Top Ten Dos (and Don’ts) for Direct Mail from Arts Organizations

By Suzanne Callahan, CFRE

How do you ensure that your solicitations stand out, get read, and lead to gifts? At a time when nonprofit open rates lag behind other sectors, and the economy is recovering, these tried-and-true tips highlight the best thinking from direct mail experts. They are adapted to the arts field but also respond to weaknesses we often see in annual appeals from arts organizations.

Your firm is a great resource on funding and keeps us up to date on the thinking in the foundation world. You grasped the essence of what we wanted to do and communicated it effectively.

— Vicki Kimble
Former Director of Development, Washington Performing Arts Society

10. Use appealing copy and graphics on the outside envelope or subject line of the email. The line, and graphics, must grab the reader’s attention. People sort their mail over their (literal or virtual) trash can. They decide in a nanosecond to toss or read, to save or delete. Be sure you make the cut. Give them a reason to want to open it.

9. Create a package with clarity and unity around one theme. Carry this theme from the outer envelope to the letter to the P.S. to the response form. For email, carry the theme from the subject line to the copy and onto the donation page and any related links. Don’t create a laundry list of this year’s performances and awards, in hopes that one of them might grab the reader. They won’t.

8. Create a scannable, rather than readable, piece. Don’t assume people will either read your piece from cover to cover or scroll to the bottom of the screen. Assume you have 10 seconds to grab their attention and convey your theme. Based on their initial impression, donors decide whether or not to read on and possibly give. Enhance your text to highlight a few key points.

7. Convey a personal tone in your copy. Direct mail and email is written from one person to another. Language should be conversational, and create a one-to-one connection with the reader. Don’t recycle formal language from your business letter or grant proposal.

6. Use at least one story. Stories are a great way to convey the difference that your work makes. Select a story about, or from, someone whose life has been affected by your work, and whose story reflects your theme. It can be an audience member, a teen in your after-school program, or a volunteer.
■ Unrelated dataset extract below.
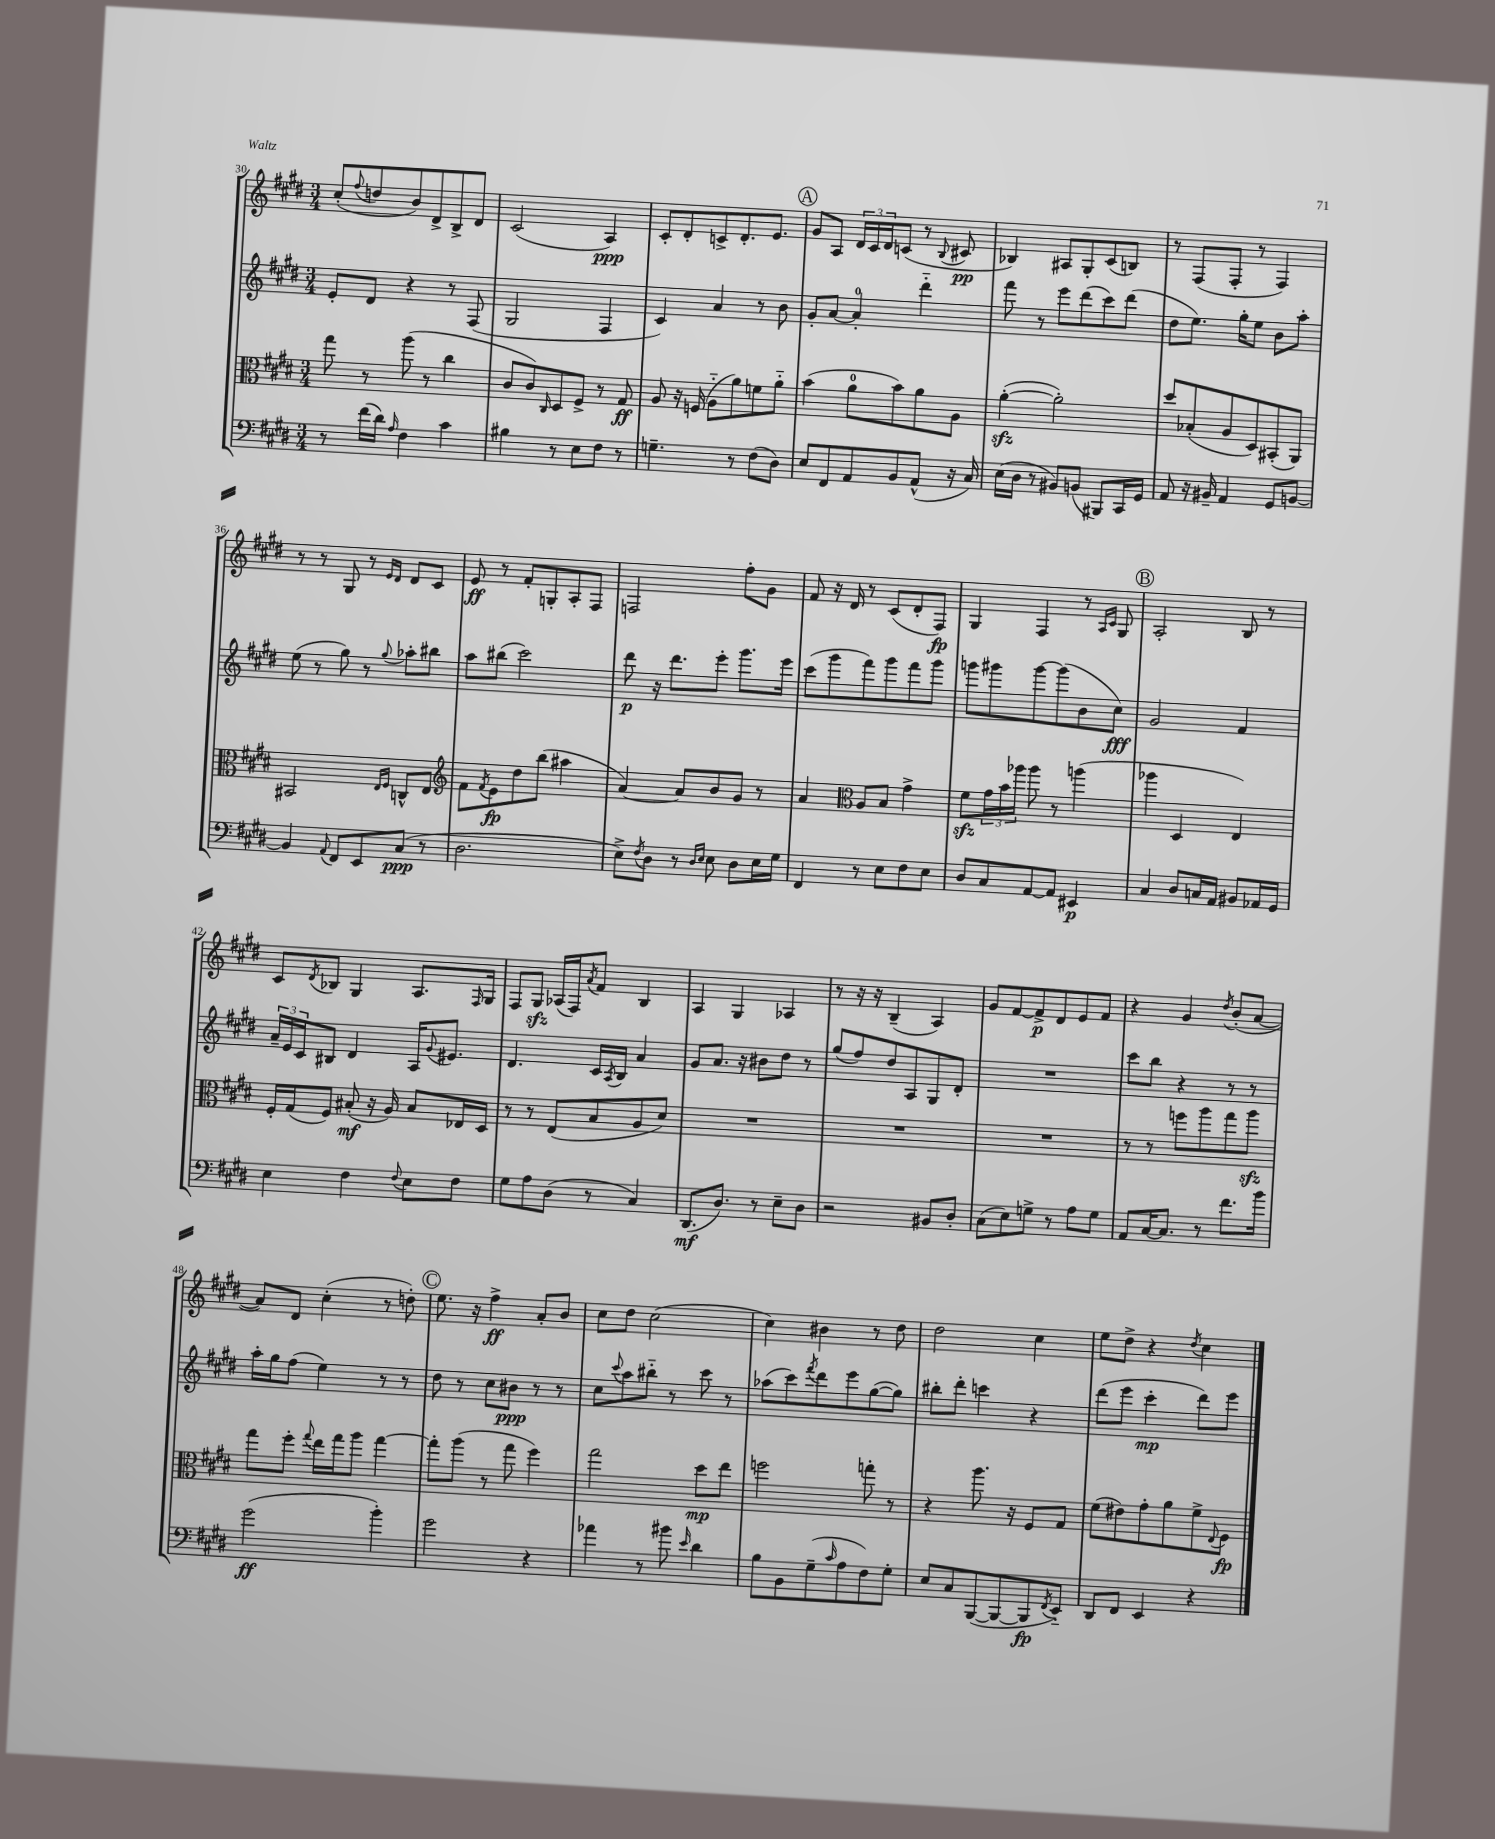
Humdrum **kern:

Use visuals and testimonials to support your story.

5. Pay careful attention to your vocabulary. Don’t use art-speak. Avoid terms such as “commission” or “production” or “postmodern” unless you’re sure your readers will understand and connect with them.
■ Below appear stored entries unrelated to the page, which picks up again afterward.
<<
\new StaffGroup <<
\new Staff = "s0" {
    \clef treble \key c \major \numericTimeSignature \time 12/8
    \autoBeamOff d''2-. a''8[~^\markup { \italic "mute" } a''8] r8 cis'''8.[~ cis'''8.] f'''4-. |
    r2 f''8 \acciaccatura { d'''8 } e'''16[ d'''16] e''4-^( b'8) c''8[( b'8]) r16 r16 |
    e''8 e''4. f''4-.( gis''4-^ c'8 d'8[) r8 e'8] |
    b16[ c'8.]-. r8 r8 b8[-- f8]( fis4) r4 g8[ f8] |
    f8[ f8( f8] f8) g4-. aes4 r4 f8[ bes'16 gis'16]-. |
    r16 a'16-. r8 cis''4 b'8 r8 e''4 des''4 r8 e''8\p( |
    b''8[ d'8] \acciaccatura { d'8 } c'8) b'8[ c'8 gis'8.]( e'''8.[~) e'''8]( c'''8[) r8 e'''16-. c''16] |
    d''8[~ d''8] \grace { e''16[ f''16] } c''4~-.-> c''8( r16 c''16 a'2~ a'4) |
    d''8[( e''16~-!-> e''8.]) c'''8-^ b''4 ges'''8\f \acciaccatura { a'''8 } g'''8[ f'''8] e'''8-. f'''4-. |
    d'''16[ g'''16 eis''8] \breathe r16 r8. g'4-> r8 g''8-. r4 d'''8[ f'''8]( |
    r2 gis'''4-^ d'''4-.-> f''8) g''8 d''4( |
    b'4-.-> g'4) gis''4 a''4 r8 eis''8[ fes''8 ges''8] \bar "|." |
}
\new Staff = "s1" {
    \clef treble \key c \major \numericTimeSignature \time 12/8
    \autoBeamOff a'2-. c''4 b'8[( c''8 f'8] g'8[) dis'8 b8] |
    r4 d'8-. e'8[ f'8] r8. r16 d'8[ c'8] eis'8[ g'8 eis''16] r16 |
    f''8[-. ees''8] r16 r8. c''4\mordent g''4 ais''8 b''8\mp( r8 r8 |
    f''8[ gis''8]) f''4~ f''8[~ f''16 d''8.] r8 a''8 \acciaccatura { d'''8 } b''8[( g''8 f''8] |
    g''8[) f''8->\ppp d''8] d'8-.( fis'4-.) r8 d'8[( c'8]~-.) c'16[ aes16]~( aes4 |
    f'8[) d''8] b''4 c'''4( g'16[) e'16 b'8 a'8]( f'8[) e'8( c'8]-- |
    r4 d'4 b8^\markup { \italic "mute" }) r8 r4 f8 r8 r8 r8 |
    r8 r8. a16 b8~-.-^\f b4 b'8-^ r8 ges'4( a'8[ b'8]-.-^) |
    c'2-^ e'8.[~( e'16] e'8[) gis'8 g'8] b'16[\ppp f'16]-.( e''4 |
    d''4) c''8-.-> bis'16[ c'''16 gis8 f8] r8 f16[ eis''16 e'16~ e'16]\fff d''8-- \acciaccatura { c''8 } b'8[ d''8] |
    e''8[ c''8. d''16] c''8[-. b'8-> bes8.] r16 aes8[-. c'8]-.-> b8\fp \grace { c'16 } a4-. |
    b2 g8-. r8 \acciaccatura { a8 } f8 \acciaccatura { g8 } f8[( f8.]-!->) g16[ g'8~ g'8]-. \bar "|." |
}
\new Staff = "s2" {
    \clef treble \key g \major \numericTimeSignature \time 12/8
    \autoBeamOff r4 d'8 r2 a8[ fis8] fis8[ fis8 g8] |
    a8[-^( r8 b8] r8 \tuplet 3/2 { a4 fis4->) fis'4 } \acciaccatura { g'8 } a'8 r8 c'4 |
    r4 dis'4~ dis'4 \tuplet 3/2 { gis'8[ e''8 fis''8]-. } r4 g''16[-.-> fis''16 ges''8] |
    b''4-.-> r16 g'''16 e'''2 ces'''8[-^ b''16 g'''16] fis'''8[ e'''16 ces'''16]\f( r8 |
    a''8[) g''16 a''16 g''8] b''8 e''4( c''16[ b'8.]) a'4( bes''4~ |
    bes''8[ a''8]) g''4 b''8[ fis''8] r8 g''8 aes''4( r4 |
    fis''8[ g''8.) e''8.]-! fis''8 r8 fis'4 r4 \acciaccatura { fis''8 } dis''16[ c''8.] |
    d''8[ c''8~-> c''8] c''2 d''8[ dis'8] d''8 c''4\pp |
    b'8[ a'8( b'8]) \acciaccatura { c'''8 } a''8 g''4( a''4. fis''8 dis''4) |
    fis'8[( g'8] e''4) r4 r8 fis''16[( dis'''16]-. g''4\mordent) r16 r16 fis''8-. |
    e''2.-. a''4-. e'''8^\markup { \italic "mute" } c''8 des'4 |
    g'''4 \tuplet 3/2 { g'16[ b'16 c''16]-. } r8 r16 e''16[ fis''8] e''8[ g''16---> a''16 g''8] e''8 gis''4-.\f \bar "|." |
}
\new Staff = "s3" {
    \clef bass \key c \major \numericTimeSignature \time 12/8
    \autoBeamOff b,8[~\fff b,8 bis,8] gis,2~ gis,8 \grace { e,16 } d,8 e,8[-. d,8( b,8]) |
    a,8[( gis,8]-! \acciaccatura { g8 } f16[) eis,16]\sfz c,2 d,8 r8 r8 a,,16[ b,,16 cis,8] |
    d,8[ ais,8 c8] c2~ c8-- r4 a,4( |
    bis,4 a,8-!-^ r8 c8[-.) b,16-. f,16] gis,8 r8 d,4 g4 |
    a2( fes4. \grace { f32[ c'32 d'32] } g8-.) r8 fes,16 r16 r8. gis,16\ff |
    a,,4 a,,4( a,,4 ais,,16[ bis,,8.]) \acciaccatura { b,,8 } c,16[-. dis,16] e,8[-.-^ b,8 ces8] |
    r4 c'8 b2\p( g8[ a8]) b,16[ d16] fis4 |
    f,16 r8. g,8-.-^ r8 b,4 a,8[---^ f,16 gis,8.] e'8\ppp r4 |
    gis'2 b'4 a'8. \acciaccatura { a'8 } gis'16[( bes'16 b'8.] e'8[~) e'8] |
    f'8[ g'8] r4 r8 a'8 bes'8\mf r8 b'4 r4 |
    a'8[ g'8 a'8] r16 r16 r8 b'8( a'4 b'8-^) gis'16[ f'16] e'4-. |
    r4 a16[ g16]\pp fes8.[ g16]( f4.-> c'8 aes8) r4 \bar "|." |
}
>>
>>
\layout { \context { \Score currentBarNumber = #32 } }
4. Keep in mind your audience. Decide what will appeal to the people who will open the envelope or email. One factor that determines the appeal is who signs the letter, or sends the email. Keep them in mind as you write. Especially with email, if at all possible, segment your lists and adapt your messages to coincide with the interests of the recipients. This is standard practice in other industries and increases open rates.

3. Remember the importance of the response form or donation page. Donors often flag this form or file it with their bills. At the end of the month, when deciding if they will give, they are looking at the response form. It should convey urgency and remind the donor of your package’s theme. The same is true for web pages that solicit donations; folks are deciding if, and how much, to give as they look at that page.
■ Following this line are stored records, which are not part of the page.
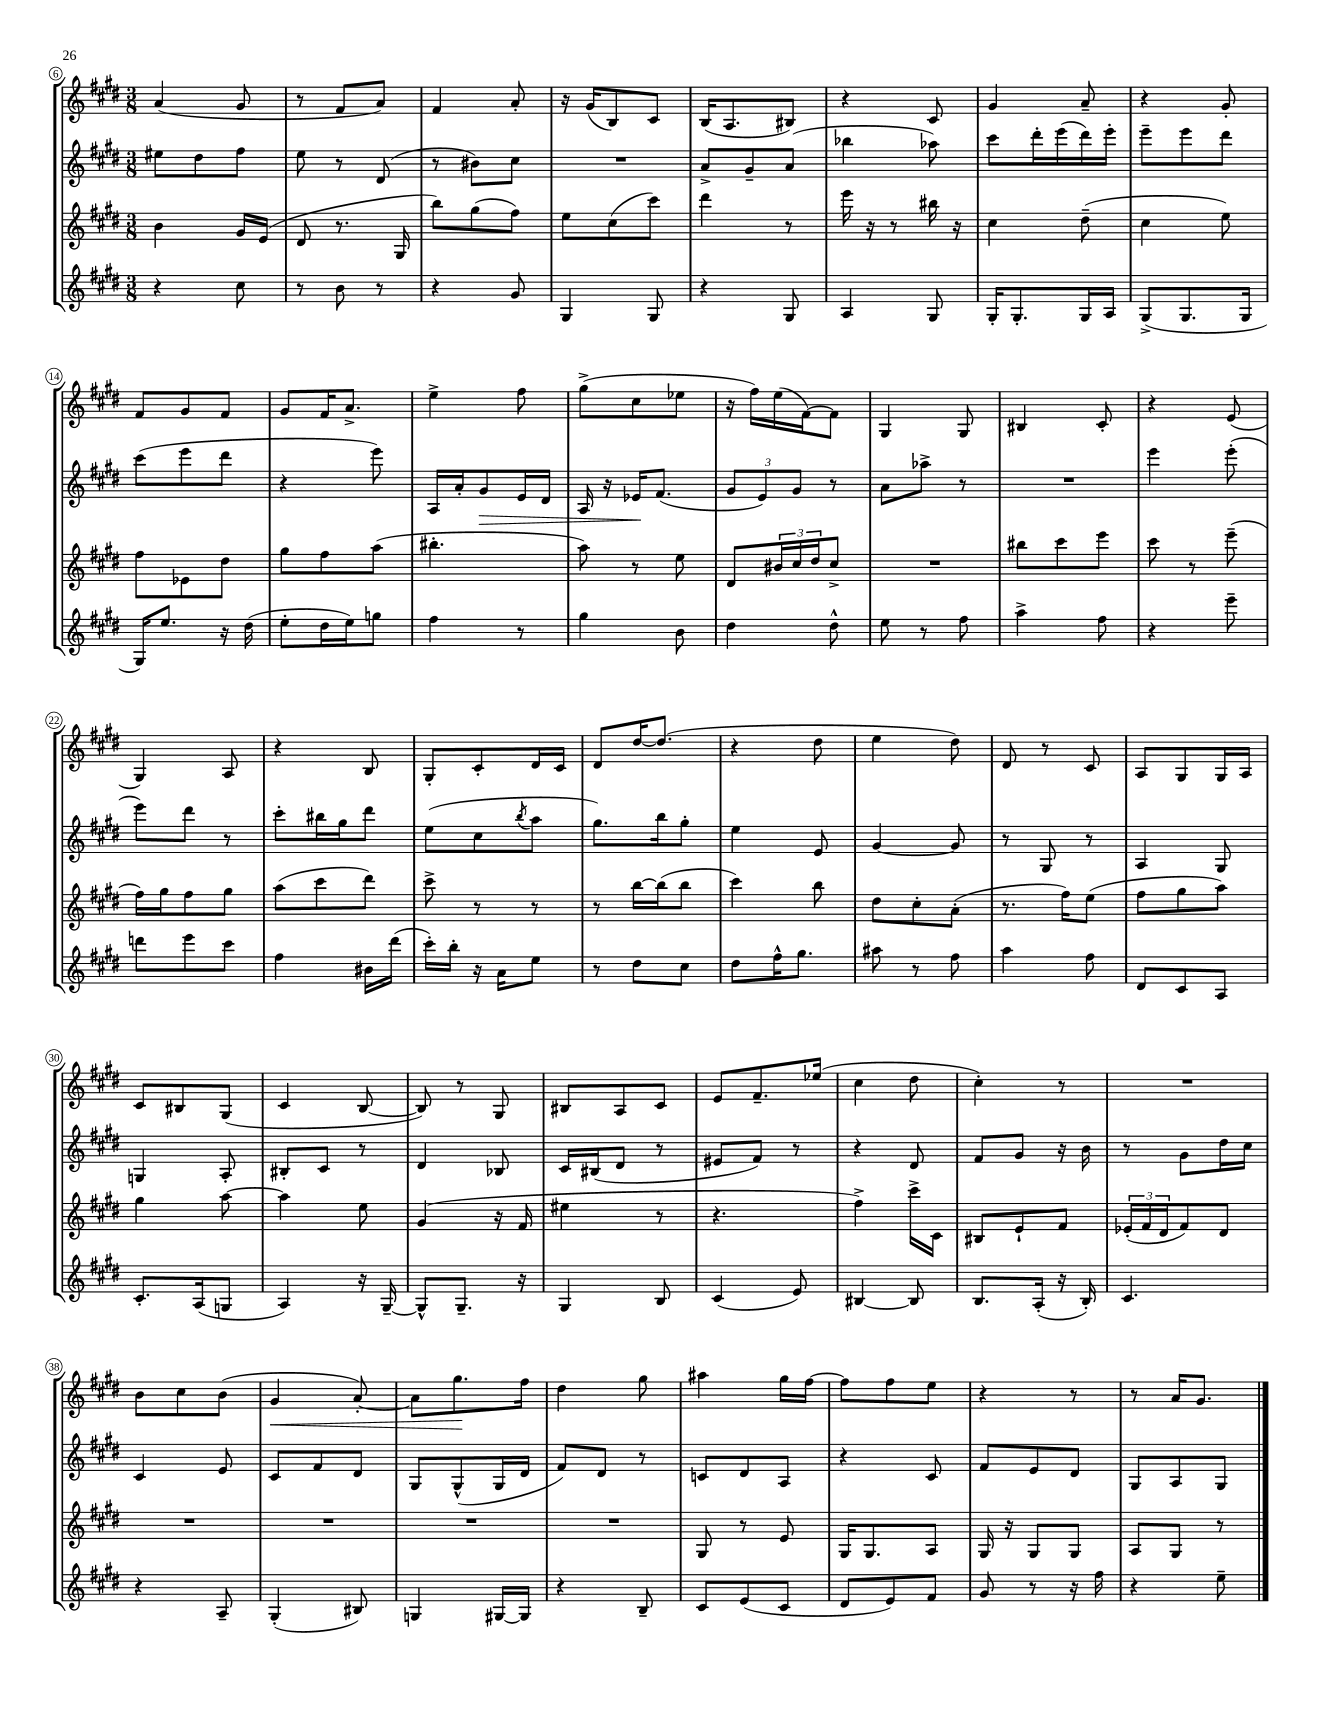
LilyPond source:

<<
\new StaffGroup <<
\new Staff = "s0" {
    \clef treble \key e \major \numericTimeSignature \time 3/8
    a'4( gis'8 |
    r8 fis'8 a'8) |
    fis'4 a'8-. |
    r16 gis'16( b8) cis'8 |
    b16( a8. bis8) |
    r4 cis'8 |
    gis'4 a'8-- |
    r4 gis'8-. |
    fis'8 gis'8 fis'8 |
    gis'8 fis'16 a'8.-> |
    e''4-> fis''8 |
    gis''8->( cis''8 ees''8 |
    r16 fis''16) e''16( fis'16~) fis'8 |
    gis4 gis8 |
    bis4 cis'8-. |
    r4 e'8( |
    gis4) a8 |
    r4 b8 |
    gis8-. cis'8-. dis'16 cis'16 |
    dis'8 dis''16~ dis''8.( |
    r4 dis''8 |
    e''4 dis''8) |
    dis'8 r8 cis'8 |
    a8 gis8 gis16 a16 |
    cis'8 bis8 gis8( |
    cis'4 b8~ |
    b8) r8 gis8 |
    bis8 a8 cis'8 |
    e'8 fis'8.-- ees''16( |
    cis''4 dis''8 |
    cis''4-.) r8 |
    R4. |
    b'8 cis''8 b'8( |
    gis'4\< a'8~-.) |
    a'8 gis''8.\! fis''16 |
    dis''4 gis''8 |
    ais''4 gis''16 fis''16~ |
    fis''8 fis''8 e''8 |
    r4 r8 |
    r8 a'16 gis'8. \bar "|." |
}
\new Staff = "s1" {
    \clef treble \key e \major \numericTimeSignature \time 3/8
    eis''8 dis''8 fis''8 |
    e''8 r8 dis'8( |
    r8 bis'8) cis''8 |
    R4. |
    a'8-> gis'8-- a'8( |
    bes''4 aes''8) |
    cis'''8 dis'''16-. e'''16( dis'''16) e'''16-. |
    e'''8-- e'''8 dis'''8 |
    cis'''8( e'''8 dis'''8 |
    r4 e'''8) |
    a16 a'16-. gis'8\> e'16 dis'16 |
    a16 r16 ees'16\! fis'8.( |
    \tuplet 3/2 { gis'8 e'8) gis'8 } r8 |
    a'8 aes''8-> r8 |
    R4. |
    e'''4 e'''8-.( |
    e'''8) dis'''8 r8 |
    cis'''8-. bis''16 gis''16 dis'''8 |
    e''8( cis''8 \acciaccatura { b''8 } a''8 |
    gis''8.) b''16 gis''8-. |
    e''4 e'8 |
    gis'4~ gis'8 |
    r8 gis8 r8 |
    a4 gis8 |
    g4 a8-. |
    bis8-. cis'8 r8 |
    dis'4 bes8 |
    cis'16 bis16( dis'8 r8 |
    eis'8 fis'8) r8 |
    r4 dis'8 |
    fis'8 gis'8 r16 b'16 |
    r8 gis'8 dis''16 cis''16 |
    cis'4 e'8 |
    cis'8 fis'8 dis'8 |
    gis8 gis8-^( gis16 dis'16 |
    fis'8) dis'8 r8 |
    c'8 dis'8 a8 |
    r4 cis'8 |
    fis'8 e'8 dis'8 |
    gis8 a8 gis8 \bar "|." |
}
\new Staff = "s2" {
    \clef treble \key e \major \numericTimeSignature \time 3/8
    b'4 gis'16 e'16( |
    dis'8 r8. gis16 |
    b''8) gis''8( fis''8) |
    e''8 cis''8( cis'''8) |
    dis'''4 r8 |
    e'''16 r16 r8 bis''16 r16 |
    cis''4 dis''8--( |
    cis''4 e''8) |
    fis''8 ees'8 dis''8 |
    gis''8 fis''8 a''8( |
    bis''4.-. |
    a''8) r8 e''8 |
    dis'8 \tuplet 3/2 { bis'16 cis''16 dis''16 } cis''8-> |
    R4. |
    bis''8 cis'''8 e'''8 |
    cis'''8 r8 e'''8--( |
    fis''16) gis''16 fis''8 gis''8 |
    a''8( cis'''8 dis'''8) |
    cis'''8-> r8 r8 |
    r8 b''16~ b''16( b''8 |
    cis'''4) b''8 |
    dis''8 cis''8-. a'8-.( |
    r8. fis''16) e''8( |
    fis''8 gis''8 a''8) |
    gis''4 a''8~ |
    a''4 e''8 |
    gis'4( r16 fis'16 |
    eis''4 r8 |
    r4. |
    fis''4->) cis'''16-> cis'16 |
    bis8 e'8-! fis'8 |
    \tuplet 3/2 { ees'16-.( fis'16 dis'16 } fis'8) dis'8 |
    R4. |
    R4. |
    R4. |
    R4. |
    gis8 r8 e'8 |
    gis16 gis8. a8 |
    gis16 r16 gis8 gis8 |
    a8 gis8 r8 \bar "|." |
}
\new Staff = "s3" {
    \clef treble \key e \major \numericTimeSignature \time 3/8
    r4 cis''8 |
    r8 b'8 r8 |
    r4 gis'8 |
    gis4 gis8 |
    r4 gis8 |
    a4 gis8 |
    gis16-. gis8.-. gis16 a16 |
    gis8->( gis8. gis16 |
    gis16) e''8. r16 dis''16( |
    e''8-. dis''16 e''16) g''8 |
    fis''4 r8 |
    gis''4 b'8 |
    dis''4 dis''8-^ |
    e''8 r8 fis''8 |
    a''4-> fis''8 |
    r4 e'''8-- |
    d'''8 e'''8 cis'''8 |
    fis''4 bis'16 dis'''16( |
    cis'''16-.) b''16-. r16 a'16 e''8 |
    r8 dis''8 cis''8 |
    dis''8 fis''16-^ gis''8. |
    ais''8 r8 fis''8 |
    a''4 fis''8 |
    dis'8 cis'8 a8 |
    cis'8.-. a16( g8 |
    a4) r16 gis16~-- |
    gis8-^ gis8.-- r16 |
    gis4 b8 |
    cis'4( e'8) |
    bis4~ bis8 |
    b8. a16-.( r16 b16-.) |
    cis'4. |
    r4 a8-- |
    gis4-.( bis8) |
    g4 gis16~ gis16 |
    r4 b8-- |
    cis'8 e'8( cis'8 |
    dis'8 e'8) fis'8 |
    gis'8 r8 r16 fis''16 |
    r4 e''8-- \bar "|." |
}
>>
>>
\layout { \context { \Score currentBarNumber = #6 \override BarNumber.stencil = #(make-stencil-circler 0.1 0.3 ly:text-interface::print) } }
2. Use other features that increase response rate, such as personalization, design, color, graphics, and photos. The P.S. is important — make sure it sounds personal. And yes, they should all relate to the theme.

1. Finally, ask for a donation! The average artist is overly timid about the “ask.” Don’t make your reader work to figure out why you are writing or what you want them to do. Tell them the gift ranges, how you will use funds, and how to give. Be sure your “ask” relates to your theme.